YOUR ASSIGNMENT: Retype the text below on counting and plotting Toronto venues by category and neighbourhood, keeping every character and line as given.

EXTRACTED TEXT:
---

Create a cross table dataframe with number of venues by category by neighbourhood
We can use this to create a stacked bar plot showing the proportion of venues by category for each neighbourhood
This plot should also be helpful in detecting patterns behind the clustering assignment

# get the number of venues by category by neighbourhood
df_toronto_grp_cnt = df_toronto_ven.groupby(by=['Neighbourhood','Category']).size().unstack(fill_value=0)
df_toronto_grp_cnt.insert(loc=0, column='Cluster Labels', value=kmeans.labels_)
df_toronto_grp_cnt.sort_values(by=['Cluster Labels','Neighbourhood'],inplace=True)
df_toronto_grp_cnt.head()

Category	Cluster Labels	Arts & Entertainment	College & University	Food	Nightlife Spot	Outdoors & Recreation	Professional & Other Places	Shop & Service	Travel & Transport
Neighbourhood
Annex	0	7	0	65	4	4	3	15	1
Blake-Jones	0	2	0	72	9	2	0	14	1
Cabbagetown-South St.James Town	0	2	0	25	2	9	0	5	0
Corso Italia-Davenport	0	0	0	30	1	3	0	6	3
Dovercourt-Wallace Emerson-Junction	0	3	0	54	18	4	0	20	1

Plot the number of venues by category by neighbourhood

# plot the number of venues by category in a stacked bar plot by neighbourhood
wid_nbh = 0.5
cum_val = 0
# we want a list of column names (categories) sorted by the most venues in a category in descending order
col_nams = list(df_toronto_grp_cnt.sum().sort_values(ascending=False).index)
col_nams.remove('Cluster Labels')
fig = plt.figure(figsize=(14,12))
for col in col_nams:
    plt.bar(list(df_toronto_grp_cnt.index), df_toronto_grp_cnt[col], bottom=cum_val, label=col)
    cum_val = cum_val+df_toronto_grp_cnt[col]
_ = plt.xticks(rotation=90)
_ = plt.yticks(np.arange(0, 120, 10))
_ = plt.legend(fontsize=10)
plt.show()
fig.savefig('toronto_venues_by_nbh.png')

---

EXTRACTED ENTRIES:

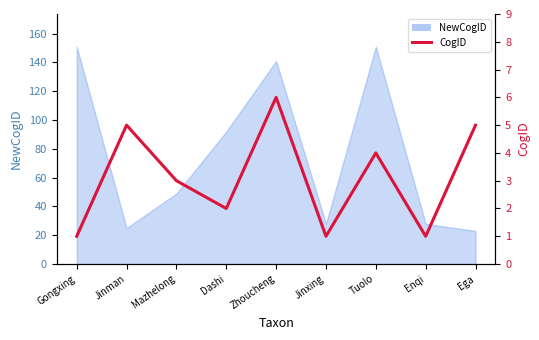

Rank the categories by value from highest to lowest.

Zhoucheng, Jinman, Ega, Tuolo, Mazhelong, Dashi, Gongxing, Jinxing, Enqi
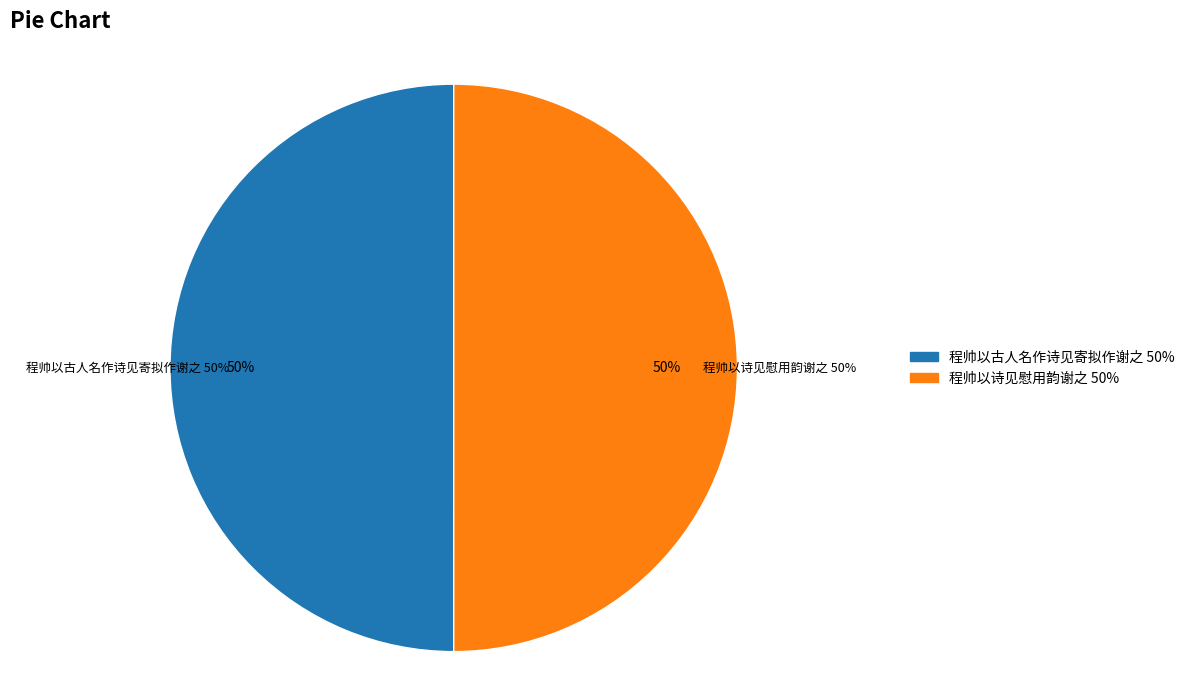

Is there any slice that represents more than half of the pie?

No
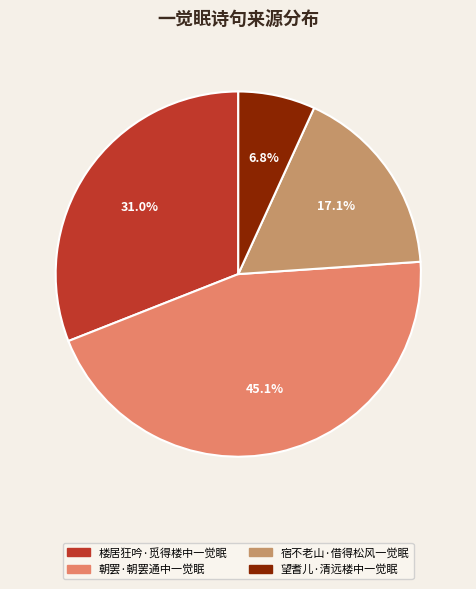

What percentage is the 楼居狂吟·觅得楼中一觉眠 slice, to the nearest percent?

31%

---

WRITTEN SOLUTION:
Create a cross table dataframe with number of venues by category by neighbourhood
We can use this to create a stacked bar plot showing the proportion of venues by category for each neighbourhood
This plot should also be helpful in detecting patterns behind the clustering assignment

# get the number of venues by category by neighbourhood
df_toronto_grp_cnt = df_toronto_ven.groupby(by=['Neighbourhood','Category']).size().unstack(fill_value=0)
df_toronto_grp_cnt.insert(loc=0, column='Cluster Labels', value=kmeans.labels_)
df_toronto_grp_cnt.sort_values(by=['Cluster Labels','Neighbourhood'],inplace=True)
df_toronto_grp_cnt.head()

Category	Cluster Labels	Arts & Entertainment	College & University	Food	Nightlife Spot	Outdoors & Recreation	Professional & Other Places	Shop & Service	Travel & Transport
Neighbourhood
Annex	0	7	0	65	4	4	3	15	1
Blake-Jones	0	2	0	72	9	2	0	14	1
Cabbagetown-South St.James Town	0	2	0	25	2	9	0	5	0
Corso Italia-Davenport	0	0	0	30	1	3	0	6	3
Dovercourt-Wallace Emerson-Junction	0	3	0	54	18	4	0	20	1

Plot the number of venues by category by neighbourhood

# plot the number of venues by category in a stacked bar plot by neighbourhood
wid_nbh = 0.5
cum_val = 0
# we want a list of column names (categories) sorted by the most venues in a category in descending order
col_nams = list(df_toronto_grp_cnt.sum().sort_values(ascending=False).index)
col_nams.remove('Cluster Labels')
fig = plt.figure(figsize=(14,12))
for col in col_nams:
    plt.bar(list(df_toronto_grp_cnt.index), df_toronto_grp_cnt[col], bottom=cum_val, label=col)
    cum_val = cum_val+df_toronto_grp_cnt[col]
_ = plt.xticks(rotation=90)
_ = plt.yticks(np.arange(0, 120, 10))
_ = plt.legend(fontsize=10)
plt.show()
fig.savefig('toronto_venues_by_nbh.png')